• **What you should do**: Convert the records below into a JSON list of strings, with one string for each line and blank lines omitted.

=-=-=-=-=

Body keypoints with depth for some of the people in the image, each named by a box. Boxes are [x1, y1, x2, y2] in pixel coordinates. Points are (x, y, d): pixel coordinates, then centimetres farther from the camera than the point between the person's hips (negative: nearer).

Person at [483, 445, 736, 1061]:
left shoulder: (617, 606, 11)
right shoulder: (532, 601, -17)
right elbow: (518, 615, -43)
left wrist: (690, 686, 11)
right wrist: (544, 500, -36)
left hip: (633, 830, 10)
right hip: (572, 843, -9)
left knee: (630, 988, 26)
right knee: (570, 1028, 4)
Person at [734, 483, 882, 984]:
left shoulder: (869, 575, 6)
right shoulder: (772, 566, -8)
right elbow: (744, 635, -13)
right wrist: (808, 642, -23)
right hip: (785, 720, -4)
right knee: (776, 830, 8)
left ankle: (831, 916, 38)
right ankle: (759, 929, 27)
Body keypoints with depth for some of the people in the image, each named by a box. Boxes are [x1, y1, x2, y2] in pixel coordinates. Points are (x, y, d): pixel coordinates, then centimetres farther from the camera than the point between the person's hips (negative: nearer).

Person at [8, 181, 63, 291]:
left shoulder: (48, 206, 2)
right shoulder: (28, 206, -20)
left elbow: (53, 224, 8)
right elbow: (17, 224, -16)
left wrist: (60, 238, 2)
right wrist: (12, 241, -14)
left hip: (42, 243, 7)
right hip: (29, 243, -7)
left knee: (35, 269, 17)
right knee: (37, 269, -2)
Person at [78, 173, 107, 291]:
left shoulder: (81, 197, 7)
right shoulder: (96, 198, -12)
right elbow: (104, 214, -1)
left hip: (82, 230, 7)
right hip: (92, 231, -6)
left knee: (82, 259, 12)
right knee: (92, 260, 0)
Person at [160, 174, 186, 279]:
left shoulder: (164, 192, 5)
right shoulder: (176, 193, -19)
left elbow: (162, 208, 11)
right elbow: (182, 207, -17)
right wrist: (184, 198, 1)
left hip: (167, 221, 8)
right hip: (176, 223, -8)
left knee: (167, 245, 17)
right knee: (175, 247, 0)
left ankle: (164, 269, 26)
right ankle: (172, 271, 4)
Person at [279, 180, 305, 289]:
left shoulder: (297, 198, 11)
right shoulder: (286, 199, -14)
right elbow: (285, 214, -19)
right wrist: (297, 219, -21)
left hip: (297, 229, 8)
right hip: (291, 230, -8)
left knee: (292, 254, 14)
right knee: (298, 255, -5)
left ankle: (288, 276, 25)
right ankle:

=-=-=-=-=

• **Worked solution**:
[
  "Body keypoints with depth for some of the people in the image, each named by a box. Boxes are [x1, y1, x2, y2] in pixel coordinates. Points are (x, y, d): pixel coordinates, then centimetres farther from the camera than the point between the person's hips (negative: nearer).",
  "Person at [483, 445, 736, 1061]:",
  "left shoulder: (617, 606, 11)",
  "right shoulder: (532, 601, -17)",
  "right elbow: (518, 615, -43)",
  "left wrist: (690, 686, 11)",
  "right wrist: (544, 500, -36)",
  "left hip: (633, 830, 10)",
  "right hip: (572, 843, -9)",
  "left knee: (630, 988, 26)",
  "right knee: (570, 1028, 4)",
  "Person at [734, 483, 882, 984]:",
  "left shoulder: (869, 575, 6)",
  "right shoulder: (772, 566, -8)",
  "right elbow: (744, 635, -13)",
  "right wrist: (808, 642, -23)",
  "right hip: (785, 720, -4)",
  "right knee: (776, 830, 8)",
  "left ankle: (831, 916, 38)",
  "right ankle: (759, 929, 27)",
  "Body keypoints with depth for some of the people in the image, each named by a box. Boxes are [x1, y1, x2, y2] in pixel coordinates. Points are (x, y, d): pixel coordinates, then centimetres farther from the camera than the point between the person's hips (negative: nearer).",
  "Person at [8, 181, 63, 291]:",
  "left shoulder: (48, 206, 2)",
  "right shoulder: (28, 206, -20)",
  "left elbow: (53, 224, 8)",
  "right elbow: (17, 224, -16)",
  "left wrist: (60, 238, 2)",
  "right wrist: (12, 241, -14)",
  "left hip: (42, 243, 7)",
  "right hip: (29, 243, -7)",
  "left knee: (35, 269, 17)",
  "right knee: (37, 269, -2)",
  "Person at [78, 173, 107, 291]:",
  "left shoulder: (81, 197, 7)",
  "right shoulder: (96, 198, -12)",
  "right elbow: (104, 214, -1)",
  "left hip: (82, 230, 7)",
  "right hip: (92, 231, -6)",
  "left knee: (82, 259, 12)",
  "right knee: (92, 260, 0)",
  "Person at [160, 174, 186, 279]:",
  "left shoulder: (164, 192, 5)",
  "right shoulder: (176, 193, -19)",
  "left elbow: (162, 208, 11)",
  "right elbow: (182, 207, -17)",
  "right wrist: (184, 198, 1)",
  "left hip: (167, 221, 8)",
  "right hip: (176, 223, -8)",
  "left knee: (167, 245, 17)",
  "right knee: (175, 247, 0)",
  "left ankle: (164, 269, 26)",
  "right ankle: (172, 271, 4)",
  "Person at [279, 180, 305, 289]:",
  "left shoulder: (297, 198, 11)",
  "right shoulder: (286, 199, -14)",
  "right elbow: (285, 214, -19)",
  "right wrist: (297, 219, -21)",
  "left hip: (297, 229, 8)",
  "right hip: (291, 230, -8)",
  "left knee: (292, 254, 14)",
  "right knee: (298, 255, -5)",
  "left ankle: (288, 276, 25)",
  "right ankle:"
]